/nabla-linux

Experimental Linux Virtual Machine based on UML and noMMU

Primary LanguageC

This is an experimental type of Linux Virtual Machine that does not use a hypervisor (no monitor, no emulation, no HW virtualization). A guest runs multiple processes on the same address-space as a single host process on top of 12 syscalls (sandboxed using seccomp). The guest kernel is a modified Linux configured with User-Mode-Linux (UML) and no-MMU.

The best way to see this is as a modified User-Mode-Linux (UML) that is faster and more secure, but is significantly less general-purpose.

IMAGE ALT TEXT HERE

Try it with this one-liner

docker run --rm -it kollerr/linux-um-nommu

The source dockerfile is tests/docker/linux-um-nommu/Dockerfile which uses the alpine-test.ext3 image built by tests/Makefile (which is then based on tests/docker/alpine/Dockerfile).

Introduction

Container runtimes have been using virtualization as a way of improving isolation (e.g., Kata containers). And in order to make them feel like regular containers, the community has been trying to slim down their virtual machine (VM) monitors (e.g., Firecracker). This experimental "VM" is what happens when you slim down to the extreme: no monitor at all.
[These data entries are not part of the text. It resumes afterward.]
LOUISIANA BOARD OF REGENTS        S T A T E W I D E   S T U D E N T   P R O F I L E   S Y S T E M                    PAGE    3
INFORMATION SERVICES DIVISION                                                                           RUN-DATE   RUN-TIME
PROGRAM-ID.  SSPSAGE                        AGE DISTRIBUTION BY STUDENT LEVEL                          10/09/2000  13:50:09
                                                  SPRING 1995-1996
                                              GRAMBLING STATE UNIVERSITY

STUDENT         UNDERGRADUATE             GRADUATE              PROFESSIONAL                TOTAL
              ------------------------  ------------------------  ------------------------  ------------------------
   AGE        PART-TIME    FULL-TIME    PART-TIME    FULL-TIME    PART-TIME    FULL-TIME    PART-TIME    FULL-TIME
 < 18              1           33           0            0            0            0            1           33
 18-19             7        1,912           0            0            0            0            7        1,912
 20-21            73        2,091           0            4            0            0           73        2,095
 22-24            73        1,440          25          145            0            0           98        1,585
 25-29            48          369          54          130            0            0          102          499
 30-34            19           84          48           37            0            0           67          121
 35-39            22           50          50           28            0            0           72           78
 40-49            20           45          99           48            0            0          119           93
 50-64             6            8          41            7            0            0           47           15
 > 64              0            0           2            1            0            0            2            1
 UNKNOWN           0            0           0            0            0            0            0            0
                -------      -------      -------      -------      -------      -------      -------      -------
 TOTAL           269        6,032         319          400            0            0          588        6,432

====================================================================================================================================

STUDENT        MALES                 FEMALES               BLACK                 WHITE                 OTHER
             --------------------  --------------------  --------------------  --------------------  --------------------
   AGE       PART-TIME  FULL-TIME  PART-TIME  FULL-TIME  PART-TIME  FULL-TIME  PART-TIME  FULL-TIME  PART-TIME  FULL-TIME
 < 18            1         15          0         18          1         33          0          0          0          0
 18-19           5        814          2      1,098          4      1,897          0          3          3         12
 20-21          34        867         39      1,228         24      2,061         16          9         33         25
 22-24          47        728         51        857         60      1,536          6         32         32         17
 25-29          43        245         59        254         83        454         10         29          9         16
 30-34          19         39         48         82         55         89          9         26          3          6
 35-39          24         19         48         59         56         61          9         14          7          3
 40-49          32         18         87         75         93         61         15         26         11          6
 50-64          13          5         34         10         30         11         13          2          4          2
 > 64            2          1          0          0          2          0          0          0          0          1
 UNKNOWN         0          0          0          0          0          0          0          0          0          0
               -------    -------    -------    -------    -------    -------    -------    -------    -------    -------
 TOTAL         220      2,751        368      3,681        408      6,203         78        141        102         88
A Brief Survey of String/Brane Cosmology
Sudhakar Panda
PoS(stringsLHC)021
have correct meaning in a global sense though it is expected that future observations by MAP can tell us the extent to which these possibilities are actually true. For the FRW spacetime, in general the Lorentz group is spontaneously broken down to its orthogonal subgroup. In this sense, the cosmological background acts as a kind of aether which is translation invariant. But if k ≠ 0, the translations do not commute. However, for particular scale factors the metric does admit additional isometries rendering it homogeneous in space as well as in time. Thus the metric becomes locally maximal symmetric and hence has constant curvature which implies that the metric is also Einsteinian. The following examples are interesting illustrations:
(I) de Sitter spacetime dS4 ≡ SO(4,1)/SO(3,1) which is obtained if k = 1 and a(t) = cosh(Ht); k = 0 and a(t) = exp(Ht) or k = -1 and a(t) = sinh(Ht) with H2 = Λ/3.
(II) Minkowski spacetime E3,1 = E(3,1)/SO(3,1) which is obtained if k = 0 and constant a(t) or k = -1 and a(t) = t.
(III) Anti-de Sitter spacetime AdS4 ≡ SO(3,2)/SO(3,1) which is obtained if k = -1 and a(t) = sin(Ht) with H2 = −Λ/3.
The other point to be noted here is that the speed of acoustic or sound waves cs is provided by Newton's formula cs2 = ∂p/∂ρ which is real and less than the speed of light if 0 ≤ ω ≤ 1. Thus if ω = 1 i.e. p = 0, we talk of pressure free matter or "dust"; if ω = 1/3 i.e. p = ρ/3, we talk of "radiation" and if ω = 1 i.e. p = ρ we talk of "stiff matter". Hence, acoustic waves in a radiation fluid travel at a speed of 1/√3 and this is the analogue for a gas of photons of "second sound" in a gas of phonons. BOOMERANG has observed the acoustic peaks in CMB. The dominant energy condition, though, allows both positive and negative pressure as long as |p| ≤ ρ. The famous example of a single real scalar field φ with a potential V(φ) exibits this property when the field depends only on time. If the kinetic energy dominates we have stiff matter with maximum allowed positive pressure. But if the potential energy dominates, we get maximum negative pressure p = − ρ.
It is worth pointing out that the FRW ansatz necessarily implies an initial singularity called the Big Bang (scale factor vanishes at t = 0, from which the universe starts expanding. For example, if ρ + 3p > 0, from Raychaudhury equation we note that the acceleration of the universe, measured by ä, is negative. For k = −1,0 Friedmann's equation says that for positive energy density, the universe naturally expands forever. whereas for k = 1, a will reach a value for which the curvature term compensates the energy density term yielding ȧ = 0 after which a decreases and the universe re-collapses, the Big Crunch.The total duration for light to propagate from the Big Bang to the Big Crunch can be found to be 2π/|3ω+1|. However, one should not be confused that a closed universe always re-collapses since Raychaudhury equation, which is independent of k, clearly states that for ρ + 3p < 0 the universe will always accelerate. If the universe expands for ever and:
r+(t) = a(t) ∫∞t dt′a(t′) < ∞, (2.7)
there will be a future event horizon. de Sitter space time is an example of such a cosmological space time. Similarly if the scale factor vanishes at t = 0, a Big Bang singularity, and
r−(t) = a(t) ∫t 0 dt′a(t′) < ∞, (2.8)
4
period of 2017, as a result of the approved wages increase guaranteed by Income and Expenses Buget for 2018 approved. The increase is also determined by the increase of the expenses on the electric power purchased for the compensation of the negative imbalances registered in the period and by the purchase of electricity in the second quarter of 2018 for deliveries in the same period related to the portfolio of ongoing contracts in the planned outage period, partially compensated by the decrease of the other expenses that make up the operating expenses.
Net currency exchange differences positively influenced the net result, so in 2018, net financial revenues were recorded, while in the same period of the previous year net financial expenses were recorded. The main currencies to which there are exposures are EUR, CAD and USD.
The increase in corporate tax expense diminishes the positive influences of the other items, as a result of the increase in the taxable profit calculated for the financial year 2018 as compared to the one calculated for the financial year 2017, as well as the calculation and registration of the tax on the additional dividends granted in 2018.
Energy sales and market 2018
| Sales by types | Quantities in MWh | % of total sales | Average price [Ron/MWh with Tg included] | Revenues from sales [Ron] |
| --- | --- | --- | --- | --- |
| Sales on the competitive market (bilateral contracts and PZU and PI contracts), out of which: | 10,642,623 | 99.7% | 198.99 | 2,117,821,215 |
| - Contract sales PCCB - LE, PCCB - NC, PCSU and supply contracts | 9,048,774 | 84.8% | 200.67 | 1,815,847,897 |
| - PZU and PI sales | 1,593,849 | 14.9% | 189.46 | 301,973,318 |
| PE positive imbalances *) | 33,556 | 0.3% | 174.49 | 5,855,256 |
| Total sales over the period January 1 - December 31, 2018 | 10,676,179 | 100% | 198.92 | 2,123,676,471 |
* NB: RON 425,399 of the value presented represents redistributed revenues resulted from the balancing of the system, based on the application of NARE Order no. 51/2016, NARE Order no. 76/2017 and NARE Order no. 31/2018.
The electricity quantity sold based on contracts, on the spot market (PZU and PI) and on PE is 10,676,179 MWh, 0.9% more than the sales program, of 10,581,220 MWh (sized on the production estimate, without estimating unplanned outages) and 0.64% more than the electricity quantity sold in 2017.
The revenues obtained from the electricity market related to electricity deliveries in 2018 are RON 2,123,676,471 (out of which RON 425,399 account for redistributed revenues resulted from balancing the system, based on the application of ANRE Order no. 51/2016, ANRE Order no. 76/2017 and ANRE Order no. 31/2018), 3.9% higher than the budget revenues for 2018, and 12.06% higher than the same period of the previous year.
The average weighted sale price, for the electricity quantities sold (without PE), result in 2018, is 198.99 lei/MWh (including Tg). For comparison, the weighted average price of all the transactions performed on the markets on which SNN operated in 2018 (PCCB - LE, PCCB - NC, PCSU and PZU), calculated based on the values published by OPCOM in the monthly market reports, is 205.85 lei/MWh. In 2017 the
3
Nabla Linux is a Linux virtual machine that runs as a single unprivileged user-level process on top of only 12 syscalls. We achieve isolation equivalent to virtual machines, without using a monitor, by restricting the VM process to only these 12 system calls using seccomp. The system was built on top of a combination of two well known Linux features: user mode linux (UML) and no-MMU support (used for embedded devices) both in the kernel and in userspace (musl and busybox).

nabla-linux

Our initial experiments show that this Linux VM is capable of running multiple unmodified binaries from Alpine (like python, nginx, redis), and can boot in 6 milliseconds (to our knowledge, this is the fastest); albeit with some limitations: PIE executables only, and no forks (processes are emulated using vforks).

Demo:

asciicast

This shows a run with the host syscalls on the left. The point of this is to show that lots of applications just work while running on a small set of syscalls.

Build and test

A single make at the root should build linux, musl, and busybox. Then you need a disk image (think of this as a VM). You can create a raw disk file based on alpine using the alpine-test.ext3 target in tests/, or just do a make demo in tests/ which will build one and then run it.

make
cd tests && make demo

Related projects

  • Linux Kernel Library (LKL) which also uses the NOMMU config but has a different use case: to be used as a library instead of a "VM". There are two very interesting developments related to LKL:

  • Gvisor which looks like UML when running in ptrace mode (one host process per guest process trapped using ptrace).

  • The solo5-spt monitor which runs unikernels as a single process sandboxed using seccomp (same idea).

Limitations

  • No virtual memory (VM) and no memory protection. A single address space is shared by multiple processes, so a process writing into the NULL page will "kill" every process running in the VM (not what you would expect).
  • No sys_fork. Which is partially solved by supporting vfork (and posix_spawn). The catch is that applications need to use vfork or posix_spawn instead of fork and exec (like busybox configured for NOMMU). Applications doing sys_fork will get an EINVAL. The most common usage of fork and exec (running a new program) is the shell: that's why we need busybox configured for NOMMU. Other applications like nginx or redis don't fork (haven't seen them fork at least), so they don't need to be patched.
  • Can only run PIE executables. This is the case for most of the binaries in Alpine Linux as explained here/Secure.
  • Have to use our modified musl libc. This libc supports making syscalls over vsyscall (i.e. a function call instead of the syscall instruction).